Jason and I have chosen to have a smaller than expected escape after his graduation in May. He's been in engineering graduate school throughout the previous 3 years, and seeing this is the last break he'll ever have, we will fly a stunning retreat to Cabo for 5 entire days! That being stated, I have 2 months to prepare for swimsuit season, and since I love nourishment an excessive amount to "diet", I've helped up an exemplary solace nourishment top pick.
This meal is made totally without any preparation with solid fixings – however have no dread – there's a lot of cheddar, richness, toasted breadcrumbs for that additional crunch, and a general parity of veggies and quinoa for that additional protein. Also, if Jason, the record-breaking quinoa hater, ate up this without looking into, well, I'm certain your pickiest of eaters will simply eat this up as well!

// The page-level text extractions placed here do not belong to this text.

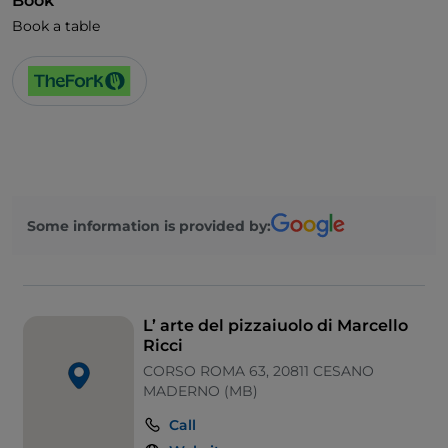
Book
Book a table
Some information is provided by:
L’ arte del pizzaiuolo di Marcello
Ricci
CORSO ROMA 63, 20811 CESANO
MADERNO (MB)
Call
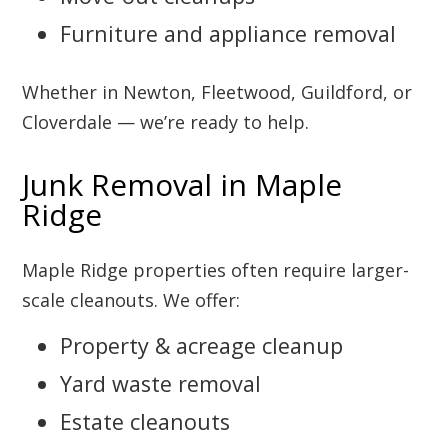
Furniture and appliance removal
Whether in Newton, Fleetwood, Guildford, or
Cloverdale — we’re ready to help.
Junk Removal in Maple
Ridge
Maple Ridge properties often require larger-
scale cleanouts. We offer:
Property & acreage cleanup
Yard waste removal
Estate cleanouts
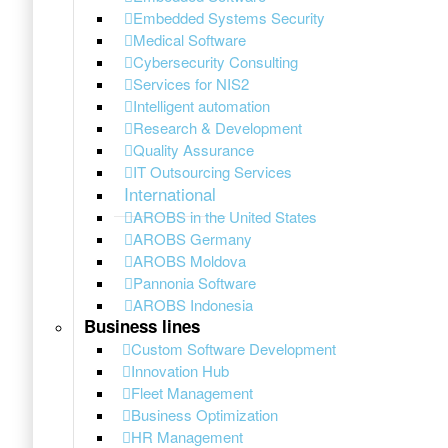
Embedded Systems Security
Medical Software
Cybersecurity Consulting
Services for NIS2
Intelligent automation
Research & Development
Quality Assurance
IT Outsourcing Services
International
AROBS in the United States
AROBS Germany
AROBS Moldova
Pannonia Software
AROBS Indonesia
Business lines
Custom Software Development
Innovation Hub
Fleet Management
Business Optimization
HR Management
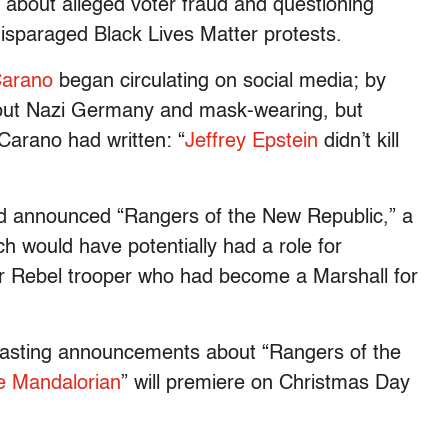
about alleged voter fraud and questioning
disparaged Black Lives Matter protests.
Carano
began circulating on social media; by
out Nazi Germany and mask-wearing, but
Carano had written: “
Jeffrey Epstein
didn’t kill
d announced “Rangers of the New Republic,” a
ch would have potentially had a role for
r Rebel trooper who had become a Marshall for
casting announcements about “Rangers of the
e Mandalorian
” will premiere on Christmas Day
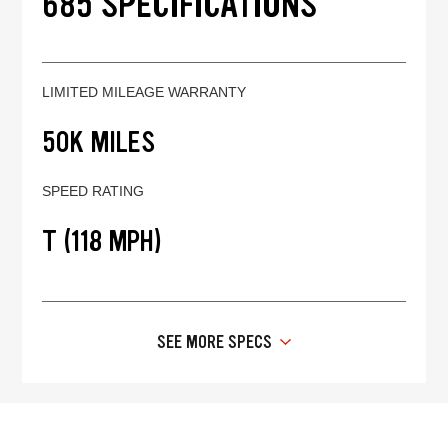
685 SPECIFICATIONS
LIMITED MILEAGE WARRANTY
50K MILES
SPEED RATING
T (118 MPH)
SEE MORE SPECS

Also try our recipe : THE BEST MEXICAN STREET CORN #vegetarian #easy #mexican #corn #recipe
- 1 cup quinoa
- 1 head broccoli, cut into florets and finely chopped
- 2 tablespoon olive oil, divided
- 1/3 cup Panko*
- 3 boneless, skinless thin-sliced chicken breasts
- Kosher salt and freshly ground black pepper, to taste
- 2 tablespoons unsalted butter
- 2 tablespoons all-purpose flour
- 2 cups 2% milk
- 1 1/2 cups shredded cheddar cheese, divided
- 1/3 cup Greek yogurt
DIRECTIONS:
- Preheat oven to 350 degrees F. Lightly oil an 9×13 baking dish or coat with nonstick spray.
- In a large saucepan of 2 cups water, cook quinoa according to package instructions. Within the last 5 minutes of cooking time, add broccoli on top and steam until cooked through.
- Heat 1 tablespoon olive in a large skillet over medium high heat. Add Panko and cook, stirring, until browned and toasted, about 3 minutes; set aside.
- Heat remaining 1 tablespoon olive oil in the skillet. Season chicken breasts with salt and pepper, to taste. Add to skillet and cook, flipping once, until cooked through, about 3-4 minutes per side. Let cool before dicing into bite-size pieces; set aside.
- Melt butter in the skillet over medium heat. Whisk in flour until lightly browned, about 1 minute. Gradually whisk in milk, and cook, whisking constantly, until slightly thickened, about 3-4 minutes. Stir in quinoa, broccoli, chicken, 1 cup cheese and Greek yogurt; season with salt and pepper, to taste.
- Spread broccoli mixture into the prepared baking dish; sprinkle with remaining 1/2 cup cheese. Place into oven and bake until cheese has melted, about 5 minutes.
- Serve immediately, sprinkled with Panko, if desired.